Bolkovac’s former employer DynCorp, an American security firm which supplied staff to the UN, was forced to pay £110,000 in compensation.

The chairman of the British employment tribunal which heard the case described DynCorp as "callous, spiteful and vindictive".

Bolkovac had revealed UN peacekeepers went to nightclubs where young girls were forced to dance naked and have sex with customers, and that UN personnel and international aid workers were linked to prostitution rings in the Balkans. At the time, Rees described it as "the biggest cover-up I have ever seen", adding that she believed 30 per cent of those visiting Bosnia’s brothels were UN personnel, peacekeepers or aid workers.

DynCorp insists it has the highest ethical standards of business "and encourages employees to speak openly."

However, Rees said the private defence contractors, whose British office is based in Salisbury, should be banned from the country.

"DynCorp… should not be allowed anywhere near Bosnia," she said.

In January, a 500-strong European Union police force replaced the UN’s 1,800 member multinational International Police Task Force (IPTF).

Dedicated anti-trafficking teams were formed and assigned to raid nightclubs across Bosnia suspected of operating forced prostitution rackets.

Rees said the counter-trafficking efforts had mostly been a failure. "They were basically for show and completely amateurish," she said.

Referring to the EU police force, Rees added: "They are still very much on probation. These men must understand that going into brothels is illegal in Bosnia. The sex is not consensual if the woman is a 13-year-old girl trafficked from Moldova."

Although there have been many cases of police officers being sent home in disgrace for their involvement in the sex trade, the UN can only remove them from service and is powerless to prosecute them. It is up to member countries to take any further action.
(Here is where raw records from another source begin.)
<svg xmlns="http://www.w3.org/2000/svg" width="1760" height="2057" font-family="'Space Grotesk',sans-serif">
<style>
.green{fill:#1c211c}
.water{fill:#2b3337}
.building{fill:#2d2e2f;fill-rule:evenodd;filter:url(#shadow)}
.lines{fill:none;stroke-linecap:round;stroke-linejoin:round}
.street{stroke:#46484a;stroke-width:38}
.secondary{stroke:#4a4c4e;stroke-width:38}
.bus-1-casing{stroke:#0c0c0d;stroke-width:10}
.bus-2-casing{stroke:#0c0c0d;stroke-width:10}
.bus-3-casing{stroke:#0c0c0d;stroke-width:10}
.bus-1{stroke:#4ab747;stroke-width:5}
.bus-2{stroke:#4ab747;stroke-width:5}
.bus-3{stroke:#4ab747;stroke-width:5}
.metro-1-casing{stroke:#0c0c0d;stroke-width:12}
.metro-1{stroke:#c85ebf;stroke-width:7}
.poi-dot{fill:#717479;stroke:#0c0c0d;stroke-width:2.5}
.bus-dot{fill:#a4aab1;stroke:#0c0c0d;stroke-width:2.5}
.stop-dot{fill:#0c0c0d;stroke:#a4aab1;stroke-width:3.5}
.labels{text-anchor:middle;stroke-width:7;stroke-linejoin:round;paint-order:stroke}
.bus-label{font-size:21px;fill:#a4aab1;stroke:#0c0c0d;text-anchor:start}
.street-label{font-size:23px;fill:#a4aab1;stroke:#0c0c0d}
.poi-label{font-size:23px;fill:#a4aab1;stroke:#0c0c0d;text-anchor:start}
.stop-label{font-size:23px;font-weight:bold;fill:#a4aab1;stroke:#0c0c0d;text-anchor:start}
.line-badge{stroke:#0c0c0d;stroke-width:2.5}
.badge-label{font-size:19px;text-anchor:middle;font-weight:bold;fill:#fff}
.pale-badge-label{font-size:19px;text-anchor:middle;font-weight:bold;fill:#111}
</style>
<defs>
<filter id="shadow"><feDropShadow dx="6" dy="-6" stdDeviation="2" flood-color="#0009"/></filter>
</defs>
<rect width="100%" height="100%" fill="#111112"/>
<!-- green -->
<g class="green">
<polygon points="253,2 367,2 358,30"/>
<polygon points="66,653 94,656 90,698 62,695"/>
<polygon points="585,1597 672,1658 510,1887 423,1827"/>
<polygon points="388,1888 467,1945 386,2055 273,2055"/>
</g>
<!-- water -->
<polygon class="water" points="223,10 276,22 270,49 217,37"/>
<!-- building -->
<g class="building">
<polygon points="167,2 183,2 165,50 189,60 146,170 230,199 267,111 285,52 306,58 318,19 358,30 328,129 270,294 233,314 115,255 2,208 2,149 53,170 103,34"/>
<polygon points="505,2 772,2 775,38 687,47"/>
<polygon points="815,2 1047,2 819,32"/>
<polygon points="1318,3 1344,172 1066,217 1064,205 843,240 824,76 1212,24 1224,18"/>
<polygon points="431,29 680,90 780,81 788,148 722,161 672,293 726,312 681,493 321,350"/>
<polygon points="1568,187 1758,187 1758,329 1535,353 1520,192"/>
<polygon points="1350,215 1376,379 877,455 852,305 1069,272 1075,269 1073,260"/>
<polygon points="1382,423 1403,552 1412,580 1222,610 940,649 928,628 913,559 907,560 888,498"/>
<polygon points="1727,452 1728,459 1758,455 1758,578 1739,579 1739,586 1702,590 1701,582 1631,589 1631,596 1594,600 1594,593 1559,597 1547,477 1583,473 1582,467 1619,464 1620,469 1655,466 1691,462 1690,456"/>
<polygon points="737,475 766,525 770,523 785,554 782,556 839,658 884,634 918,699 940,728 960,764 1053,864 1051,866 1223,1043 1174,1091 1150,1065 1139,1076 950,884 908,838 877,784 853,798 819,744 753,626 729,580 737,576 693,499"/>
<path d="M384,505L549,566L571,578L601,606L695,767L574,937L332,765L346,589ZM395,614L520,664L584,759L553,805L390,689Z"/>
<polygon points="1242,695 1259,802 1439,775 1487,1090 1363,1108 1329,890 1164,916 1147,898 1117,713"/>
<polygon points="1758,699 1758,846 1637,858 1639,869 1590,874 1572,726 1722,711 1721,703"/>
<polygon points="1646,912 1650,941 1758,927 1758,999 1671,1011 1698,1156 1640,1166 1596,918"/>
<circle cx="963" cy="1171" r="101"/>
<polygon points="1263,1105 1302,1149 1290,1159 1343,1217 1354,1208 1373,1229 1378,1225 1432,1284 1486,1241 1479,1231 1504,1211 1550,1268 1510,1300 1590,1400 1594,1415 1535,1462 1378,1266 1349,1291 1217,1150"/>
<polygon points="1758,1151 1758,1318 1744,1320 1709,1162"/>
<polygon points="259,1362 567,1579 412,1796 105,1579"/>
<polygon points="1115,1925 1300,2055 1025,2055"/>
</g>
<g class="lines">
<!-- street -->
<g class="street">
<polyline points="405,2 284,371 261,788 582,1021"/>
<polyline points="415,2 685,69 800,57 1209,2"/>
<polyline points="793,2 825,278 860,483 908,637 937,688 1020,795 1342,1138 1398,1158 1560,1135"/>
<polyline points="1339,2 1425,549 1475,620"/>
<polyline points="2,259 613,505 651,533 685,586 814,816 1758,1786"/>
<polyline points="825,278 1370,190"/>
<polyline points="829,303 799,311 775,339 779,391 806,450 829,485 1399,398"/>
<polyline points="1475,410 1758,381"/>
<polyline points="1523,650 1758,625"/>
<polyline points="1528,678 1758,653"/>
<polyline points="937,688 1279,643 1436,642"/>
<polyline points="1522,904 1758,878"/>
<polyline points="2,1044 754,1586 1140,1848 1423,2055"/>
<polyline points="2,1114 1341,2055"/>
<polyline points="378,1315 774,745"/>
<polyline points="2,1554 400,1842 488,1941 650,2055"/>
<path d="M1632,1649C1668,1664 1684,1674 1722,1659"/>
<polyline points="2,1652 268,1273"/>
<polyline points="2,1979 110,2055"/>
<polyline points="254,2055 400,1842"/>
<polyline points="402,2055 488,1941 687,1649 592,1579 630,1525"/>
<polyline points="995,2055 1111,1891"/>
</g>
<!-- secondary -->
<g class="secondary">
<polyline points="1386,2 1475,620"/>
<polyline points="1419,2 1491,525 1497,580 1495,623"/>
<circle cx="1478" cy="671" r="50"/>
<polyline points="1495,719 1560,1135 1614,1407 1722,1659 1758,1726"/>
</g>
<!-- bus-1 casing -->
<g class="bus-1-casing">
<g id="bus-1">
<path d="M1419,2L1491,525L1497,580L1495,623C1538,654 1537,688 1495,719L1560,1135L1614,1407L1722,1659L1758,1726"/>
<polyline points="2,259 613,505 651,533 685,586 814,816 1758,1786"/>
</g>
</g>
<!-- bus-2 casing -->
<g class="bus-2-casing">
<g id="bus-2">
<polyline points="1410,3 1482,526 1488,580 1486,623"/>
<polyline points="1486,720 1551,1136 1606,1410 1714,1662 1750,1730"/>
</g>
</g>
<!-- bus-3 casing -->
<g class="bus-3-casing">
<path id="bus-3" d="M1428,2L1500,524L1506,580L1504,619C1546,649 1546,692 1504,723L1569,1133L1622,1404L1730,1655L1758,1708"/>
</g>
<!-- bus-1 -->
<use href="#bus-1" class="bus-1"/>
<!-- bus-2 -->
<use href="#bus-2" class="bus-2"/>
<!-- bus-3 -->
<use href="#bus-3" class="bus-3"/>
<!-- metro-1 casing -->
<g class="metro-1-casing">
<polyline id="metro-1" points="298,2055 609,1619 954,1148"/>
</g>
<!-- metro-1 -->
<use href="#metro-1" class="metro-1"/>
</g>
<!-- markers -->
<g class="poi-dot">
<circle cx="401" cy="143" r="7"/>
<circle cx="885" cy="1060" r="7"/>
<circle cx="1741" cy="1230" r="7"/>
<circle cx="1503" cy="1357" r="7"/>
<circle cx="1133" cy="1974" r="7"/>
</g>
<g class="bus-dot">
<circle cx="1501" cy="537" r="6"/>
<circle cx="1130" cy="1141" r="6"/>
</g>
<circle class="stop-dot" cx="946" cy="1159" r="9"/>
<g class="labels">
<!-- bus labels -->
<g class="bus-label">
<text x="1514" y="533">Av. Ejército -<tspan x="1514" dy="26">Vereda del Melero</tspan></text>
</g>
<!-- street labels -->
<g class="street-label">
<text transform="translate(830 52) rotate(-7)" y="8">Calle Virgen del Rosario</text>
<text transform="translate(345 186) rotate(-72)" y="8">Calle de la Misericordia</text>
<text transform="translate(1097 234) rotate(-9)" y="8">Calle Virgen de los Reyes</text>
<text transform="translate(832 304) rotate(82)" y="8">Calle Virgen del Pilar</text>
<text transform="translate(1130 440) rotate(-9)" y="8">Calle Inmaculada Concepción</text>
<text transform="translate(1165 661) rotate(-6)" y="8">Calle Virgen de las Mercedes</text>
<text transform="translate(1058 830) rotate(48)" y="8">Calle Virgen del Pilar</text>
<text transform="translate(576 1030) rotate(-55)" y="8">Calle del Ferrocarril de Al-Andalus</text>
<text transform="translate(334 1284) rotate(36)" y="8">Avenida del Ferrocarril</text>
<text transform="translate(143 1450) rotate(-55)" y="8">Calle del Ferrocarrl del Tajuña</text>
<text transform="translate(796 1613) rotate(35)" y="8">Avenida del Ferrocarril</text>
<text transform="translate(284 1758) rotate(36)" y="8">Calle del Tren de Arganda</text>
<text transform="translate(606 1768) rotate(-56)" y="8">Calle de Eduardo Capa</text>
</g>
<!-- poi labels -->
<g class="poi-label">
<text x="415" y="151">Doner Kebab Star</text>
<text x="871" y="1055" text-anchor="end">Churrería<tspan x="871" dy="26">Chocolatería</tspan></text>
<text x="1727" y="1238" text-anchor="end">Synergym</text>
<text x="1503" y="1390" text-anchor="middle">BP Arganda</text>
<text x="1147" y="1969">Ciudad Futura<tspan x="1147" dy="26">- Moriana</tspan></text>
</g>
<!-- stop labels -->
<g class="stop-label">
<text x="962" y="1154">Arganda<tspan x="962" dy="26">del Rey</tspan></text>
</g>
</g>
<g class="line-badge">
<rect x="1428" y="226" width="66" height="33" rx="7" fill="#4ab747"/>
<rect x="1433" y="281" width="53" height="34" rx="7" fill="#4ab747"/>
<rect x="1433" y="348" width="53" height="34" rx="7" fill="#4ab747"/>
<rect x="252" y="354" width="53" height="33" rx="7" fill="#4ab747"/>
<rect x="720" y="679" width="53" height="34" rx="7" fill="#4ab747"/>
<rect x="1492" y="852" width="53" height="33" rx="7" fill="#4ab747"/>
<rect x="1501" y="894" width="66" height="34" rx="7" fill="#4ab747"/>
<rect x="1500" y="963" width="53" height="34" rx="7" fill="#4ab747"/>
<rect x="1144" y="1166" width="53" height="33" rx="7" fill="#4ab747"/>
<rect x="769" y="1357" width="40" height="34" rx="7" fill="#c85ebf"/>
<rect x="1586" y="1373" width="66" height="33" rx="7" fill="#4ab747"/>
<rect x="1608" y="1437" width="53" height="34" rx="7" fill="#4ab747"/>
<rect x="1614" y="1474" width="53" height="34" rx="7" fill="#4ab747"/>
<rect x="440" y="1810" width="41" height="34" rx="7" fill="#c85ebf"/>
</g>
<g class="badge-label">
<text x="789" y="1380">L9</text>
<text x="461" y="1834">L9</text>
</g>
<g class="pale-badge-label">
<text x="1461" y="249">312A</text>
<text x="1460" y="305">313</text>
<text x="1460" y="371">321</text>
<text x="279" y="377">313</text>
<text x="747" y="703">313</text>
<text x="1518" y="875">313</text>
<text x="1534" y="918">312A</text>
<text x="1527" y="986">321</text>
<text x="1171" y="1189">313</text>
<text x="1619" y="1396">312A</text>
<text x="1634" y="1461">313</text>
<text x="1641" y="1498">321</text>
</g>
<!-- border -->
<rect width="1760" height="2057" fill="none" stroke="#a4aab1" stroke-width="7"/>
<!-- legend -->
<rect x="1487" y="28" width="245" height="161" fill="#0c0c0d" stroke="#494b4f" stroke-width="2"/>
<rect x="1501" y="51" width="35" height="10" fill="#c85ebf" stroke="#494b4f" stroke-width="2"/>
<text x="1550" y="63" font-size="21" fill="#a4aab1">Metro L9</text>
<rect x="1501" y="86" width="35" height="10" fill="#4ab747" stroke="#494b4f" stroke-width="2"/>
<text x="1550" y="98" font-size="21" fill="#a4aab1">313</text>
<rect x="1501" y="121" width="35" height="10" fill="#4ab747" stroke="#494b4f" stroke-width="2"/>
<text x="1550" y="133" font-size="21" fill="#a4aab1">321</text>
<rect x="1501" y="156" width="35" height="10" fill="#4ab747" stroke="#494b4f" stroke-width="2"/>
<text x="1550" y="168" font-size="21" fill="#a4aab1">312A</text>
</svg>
Rees said: "People will say the UN is not practising what it preaches. It is double standards, and it looks like western imperialism. Brothel raids find UN police inside, and then no one is prosecuted. The UK is prosecuting no one.
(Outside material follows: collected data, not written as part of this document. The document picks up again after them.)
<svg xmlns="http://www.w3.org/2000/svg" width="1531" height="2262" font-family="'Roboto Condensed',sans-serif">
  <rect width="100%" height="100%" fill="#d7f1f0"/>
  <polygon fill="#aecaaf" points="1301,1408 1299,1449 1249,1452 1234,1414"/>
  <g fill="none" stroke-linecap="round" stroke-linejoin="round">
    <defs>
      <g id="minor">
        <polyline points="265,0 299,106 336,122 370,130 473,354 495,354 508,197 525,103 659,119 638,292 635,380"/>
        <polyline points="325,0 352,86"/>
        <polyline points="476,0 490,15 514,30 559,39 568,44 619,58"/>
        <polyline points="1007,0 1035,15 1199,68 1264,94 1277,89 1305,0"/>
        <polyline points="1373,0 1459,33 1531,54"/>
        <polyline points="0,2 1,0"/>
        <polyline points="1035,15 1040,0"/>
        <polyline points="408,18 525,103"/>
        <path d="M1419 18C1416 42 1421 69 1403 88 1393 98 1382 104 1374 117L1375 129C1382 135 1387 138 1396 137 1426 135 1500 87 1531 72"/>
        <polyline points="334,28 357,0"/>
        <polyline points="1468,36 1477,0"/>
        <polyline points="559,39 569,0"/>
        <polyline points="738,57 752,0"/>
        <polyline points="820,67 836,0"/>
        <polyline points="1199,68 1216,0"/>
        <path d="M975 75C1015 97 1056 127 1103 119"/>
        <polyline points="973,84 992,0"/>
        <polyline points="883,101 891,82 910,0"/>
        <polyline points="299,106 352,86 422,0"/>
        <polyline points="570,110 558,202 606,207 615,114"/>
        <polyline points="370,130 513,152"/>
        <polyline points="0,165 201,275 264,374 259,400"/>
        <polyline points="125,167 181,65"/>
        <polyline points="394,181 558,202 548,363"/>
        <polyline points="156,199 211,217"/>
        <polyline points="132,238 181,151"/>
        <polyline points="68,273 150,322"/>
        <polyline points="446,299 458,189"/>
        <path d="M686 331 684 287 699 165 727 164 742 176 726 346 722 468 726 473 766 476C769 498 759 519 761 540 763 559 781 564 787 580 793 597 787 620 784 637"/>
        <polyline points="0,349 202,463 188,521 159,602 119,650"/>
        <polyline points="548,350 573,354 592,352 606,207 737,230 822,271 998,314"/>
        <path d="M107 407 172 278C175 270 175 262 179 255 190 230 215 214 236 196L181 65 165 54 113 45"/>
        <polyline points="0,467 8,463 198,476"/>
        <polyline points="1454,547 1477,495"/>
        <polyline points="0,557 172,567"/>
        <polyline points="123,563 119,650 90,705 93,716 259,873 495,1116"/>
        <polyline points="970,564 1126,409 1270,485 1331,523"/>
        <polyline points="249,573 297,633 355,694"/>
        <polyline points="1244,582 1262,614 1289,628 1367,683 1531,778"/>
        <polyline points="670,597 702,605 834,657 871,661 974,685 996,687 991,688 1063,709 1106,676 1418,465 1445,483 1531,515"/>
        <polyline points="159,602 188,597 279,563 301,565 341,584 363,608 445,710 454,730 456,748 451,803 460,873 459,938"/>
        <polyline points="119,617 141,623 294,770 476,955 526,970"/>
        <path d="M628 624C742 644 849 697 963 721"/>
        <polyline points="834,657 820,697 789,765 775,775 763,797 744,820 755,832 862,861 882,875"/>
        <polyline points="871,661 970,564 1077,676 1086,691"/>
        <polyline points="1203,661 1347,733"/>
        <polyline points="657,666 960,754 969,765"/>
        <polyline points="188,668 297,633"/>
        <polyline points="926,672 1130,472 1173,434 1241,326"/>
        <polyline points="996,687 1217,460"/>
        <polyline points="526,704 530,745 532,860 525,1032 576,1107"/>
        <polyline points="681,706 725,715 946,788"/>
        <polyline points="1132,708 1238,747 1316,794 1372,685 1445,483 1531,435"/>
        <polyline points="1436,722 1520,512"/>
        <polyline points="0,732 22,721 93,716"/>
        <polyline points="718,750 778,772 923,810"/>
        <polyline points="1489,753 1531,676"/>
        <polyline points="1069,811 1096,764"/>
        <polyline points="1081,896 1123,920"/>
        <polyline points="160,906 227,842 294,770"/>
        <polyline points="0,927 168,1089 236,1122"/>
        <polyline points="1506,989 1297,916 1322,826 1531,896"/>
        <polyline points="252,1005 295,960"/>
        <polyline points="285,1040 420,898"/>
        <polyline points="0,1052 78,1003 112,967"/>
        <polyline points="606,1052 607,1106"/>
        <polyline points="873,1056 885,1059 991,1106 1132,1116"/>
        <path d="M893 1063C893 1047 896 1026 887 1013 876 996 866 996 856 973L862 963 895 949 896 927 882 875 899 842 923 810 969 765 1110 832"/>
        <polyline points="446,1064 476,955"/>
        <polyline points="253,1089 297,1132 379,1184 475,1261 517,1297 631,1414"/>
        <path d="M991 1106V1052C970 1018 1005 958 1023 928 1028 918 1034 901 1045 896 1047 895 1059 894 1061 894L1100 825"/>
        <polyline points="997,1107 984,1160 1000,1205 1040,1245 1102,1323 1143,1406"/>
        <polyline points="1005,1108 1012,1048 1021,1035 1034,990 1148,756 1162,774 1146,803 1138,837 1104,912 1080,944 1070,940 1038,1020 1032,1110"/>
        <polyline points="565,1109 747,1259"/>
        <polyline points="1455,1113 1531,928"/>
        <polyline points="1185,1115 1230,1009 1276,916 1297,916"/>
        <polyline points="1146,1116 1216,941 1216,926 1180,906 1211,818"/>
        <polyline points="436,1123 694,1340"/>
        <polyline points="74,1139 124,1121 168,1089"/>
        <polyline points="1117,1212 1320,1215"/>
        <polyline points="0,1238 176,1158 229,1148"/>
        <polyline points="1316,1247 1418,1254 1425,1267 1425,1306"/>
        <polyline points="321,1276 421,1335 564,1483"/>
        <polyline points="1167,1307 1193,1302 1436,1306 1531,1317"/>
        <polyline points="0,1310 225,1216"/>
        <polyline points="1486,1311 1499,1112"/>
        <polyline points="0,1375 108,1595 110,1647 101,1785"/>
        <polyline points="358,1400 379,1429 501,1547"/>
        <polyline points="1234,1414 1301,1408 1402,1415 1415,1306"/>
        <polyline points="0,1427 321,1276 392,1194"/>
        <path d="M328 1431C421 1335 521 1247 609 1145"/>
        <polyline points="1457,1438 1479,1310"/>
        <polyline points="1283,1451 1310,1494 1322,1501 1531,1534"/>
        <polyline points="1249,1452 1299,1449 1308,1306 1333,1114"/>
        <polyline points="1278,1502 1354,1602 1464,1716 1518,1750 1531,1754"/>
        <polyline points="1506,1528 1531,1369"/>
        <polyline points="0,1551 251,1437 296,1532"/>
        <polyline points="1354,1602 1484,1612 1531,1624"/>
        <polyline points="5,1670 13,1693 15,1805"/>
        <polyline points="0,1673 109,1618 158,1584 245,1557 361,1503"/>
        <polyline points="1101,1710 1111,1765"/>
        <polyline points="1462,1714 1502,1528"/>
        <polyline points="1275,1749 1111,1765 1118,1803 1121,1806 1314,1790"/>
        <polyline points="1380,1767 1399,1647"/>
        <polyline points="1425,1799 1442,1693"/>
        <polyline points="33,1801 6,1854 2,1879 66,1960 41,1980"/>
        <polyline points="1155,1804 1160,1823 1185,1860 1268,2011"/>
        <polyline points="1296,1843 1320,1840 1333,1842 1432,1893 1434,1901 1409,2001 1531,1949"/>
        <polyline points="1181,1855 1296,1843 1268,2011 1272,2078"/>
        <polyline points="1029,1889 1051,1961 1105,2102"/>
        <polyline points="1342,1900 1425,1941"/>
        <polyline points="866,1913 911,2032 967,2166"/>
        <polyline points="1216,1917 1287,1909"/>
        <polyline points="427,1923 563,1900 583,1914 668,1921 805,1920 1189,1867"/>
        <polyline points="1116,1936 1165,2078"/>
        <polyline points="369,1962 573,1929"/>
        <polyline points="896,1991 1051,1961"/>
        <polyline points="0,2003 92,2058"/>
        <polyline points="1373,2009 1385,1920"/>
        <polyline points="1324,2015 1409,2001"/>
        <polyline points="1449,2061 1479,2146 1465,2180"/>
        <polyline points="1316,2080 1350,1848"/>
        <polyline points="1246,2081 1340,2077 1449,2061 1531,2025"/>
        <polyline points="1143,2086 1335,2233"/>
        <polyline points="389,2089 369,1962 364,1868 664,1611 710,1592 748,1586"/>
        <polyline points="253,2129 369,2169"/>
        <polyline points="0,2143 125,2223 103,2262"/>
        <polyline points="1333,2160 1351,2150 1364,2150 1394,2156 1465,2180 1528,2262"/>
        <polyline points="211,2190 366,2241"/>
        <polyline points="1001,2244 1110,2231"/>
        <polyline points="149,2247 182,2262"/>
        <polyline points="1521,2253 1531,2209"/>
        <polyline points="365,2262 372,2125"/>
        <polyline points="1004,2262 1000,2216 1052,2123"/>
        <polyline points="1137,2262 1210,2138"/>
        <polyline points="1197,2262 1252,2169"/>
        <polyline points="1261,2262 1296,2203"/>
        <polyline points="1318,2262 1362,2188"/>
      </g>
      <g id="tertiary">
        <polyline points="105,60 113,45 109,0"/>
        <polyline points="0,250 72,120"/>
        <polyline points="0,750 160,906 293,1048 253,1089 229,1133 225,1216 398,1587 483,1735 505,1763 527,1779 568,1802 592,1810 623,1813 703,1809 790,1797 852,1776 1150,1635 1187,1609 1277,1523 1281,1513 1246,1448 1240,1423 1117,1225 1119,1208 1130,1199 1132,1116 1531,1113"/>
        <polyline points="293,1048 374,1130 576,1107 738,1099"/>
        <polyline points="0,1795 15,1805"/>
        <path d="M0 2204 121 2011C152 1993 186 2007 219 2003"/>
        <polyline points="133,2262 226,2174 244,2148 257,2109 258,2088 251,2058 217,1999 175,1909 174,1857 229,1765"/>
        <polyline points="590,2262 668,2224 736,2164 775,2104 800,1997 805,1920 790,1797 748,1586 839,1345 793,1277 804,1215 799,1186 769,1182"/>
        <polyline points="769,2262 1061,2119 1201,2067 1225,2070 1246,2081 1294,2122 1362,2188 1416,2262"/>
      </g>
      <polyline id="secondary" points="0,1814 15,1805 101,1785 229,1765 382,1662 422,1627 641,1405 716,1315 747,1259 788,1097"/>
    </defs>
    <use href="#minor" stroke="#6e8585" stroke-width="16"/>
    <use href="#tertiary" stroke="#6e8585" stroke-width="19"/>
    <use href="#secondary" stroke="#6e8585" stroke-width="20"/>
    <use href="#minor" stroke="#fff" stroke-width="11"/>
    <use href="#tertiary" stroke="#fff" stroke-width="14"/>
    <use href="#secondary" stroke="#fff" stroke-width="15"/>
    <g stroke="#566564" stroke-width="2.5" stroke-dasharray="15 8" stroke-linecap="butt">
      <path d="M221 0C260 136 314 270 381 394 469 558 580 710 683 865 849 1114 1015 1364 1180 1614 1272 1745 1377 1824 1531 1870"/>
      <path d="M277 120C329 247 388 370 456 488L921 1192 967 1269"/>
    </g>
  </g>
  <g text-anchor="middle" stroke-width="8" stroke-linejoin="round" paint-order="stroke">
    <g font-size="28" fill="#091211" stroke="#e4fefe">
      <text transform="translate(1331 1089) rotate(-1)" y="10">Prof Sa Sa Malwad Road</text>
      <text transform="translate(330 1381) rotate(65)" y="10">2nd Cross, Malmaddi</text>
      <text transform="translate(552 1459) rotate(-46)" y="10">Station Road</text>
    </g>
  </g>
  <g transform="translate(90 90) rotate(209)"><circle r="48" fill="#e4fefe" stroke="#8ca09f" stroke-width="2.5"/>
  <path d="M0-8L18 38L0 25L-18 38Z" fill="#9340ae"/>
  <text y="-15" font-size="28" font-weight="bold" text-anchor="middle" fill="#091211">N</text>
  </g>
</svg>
"If you send people home, countries get wild. But if you don’t enforce the rules, you can’t serve in the United Nations."

Human Rights Watch is equally downbeat in its assessment.

A spokesman for the organisation said: "Foreign nationals serving in Bosnia enjoy almost complete immunity. It was assumed countries would prosecute and discipline their citizens upon their return home from for crimes committed in Bosnia and Herzegovina. This has rarely happened in practice."

Soldiers from S-FOR, or Stabilisation Force, Bosnia’s 18,000 strong Nato-led peacekeeping force, were granted "immunity from personal arrest or detention" by the November 1995 Dayton Treaty which authorised their deployment.

S-FOR troops are banned from attending brothels but Rees said the marketing strategy of suspected new brothels opening near S-FOR bases makes it clear who they are catering for.

"Outside the Russians’ base, there is a brothel called Odessa," she explained. By the Americans’, its Texas or Philadelphia. There’s even an El Cid near the Spanish base. While there are foreign troops in Bosnia, there will be always demand for trafficked women."

Last night, Jan Oskar Solnes, spokesman for the European Union Police Mission in Bosnia and Herzegovina, said: "Its correct we have diplomatic immunity, but I imagine any incident [of sexual misconduct] would be a personal rather than professional matter.

"We have a zero tolerance approach to this issue and anyone involved will be removed from the mission."

Kirsten Haupt, spokeswoman for the United Nations Liaison Office (UNLO) in Bosnia, dismissed Rees’s claim that Jacques Paul Klein had not taken the illegal sex trade seriously.

She said: " All cases have been thoroughly investigated. We have sent a number of officers home. There is absolutely no toleration of a ‘boys will be boys’ attitude here."

Klein left Bosnia on February 1 and could not be contacted.

A spokesman for DynCorp said: "We do not make it a practice to comment on opinions.

"However, we are familiar with previous public statements Ms Rees has made about involuntary servitude and DynCorp continues to share her concerns for women held against their will in Bosnia, just as we condemn all human rights abuses anywhere in the world."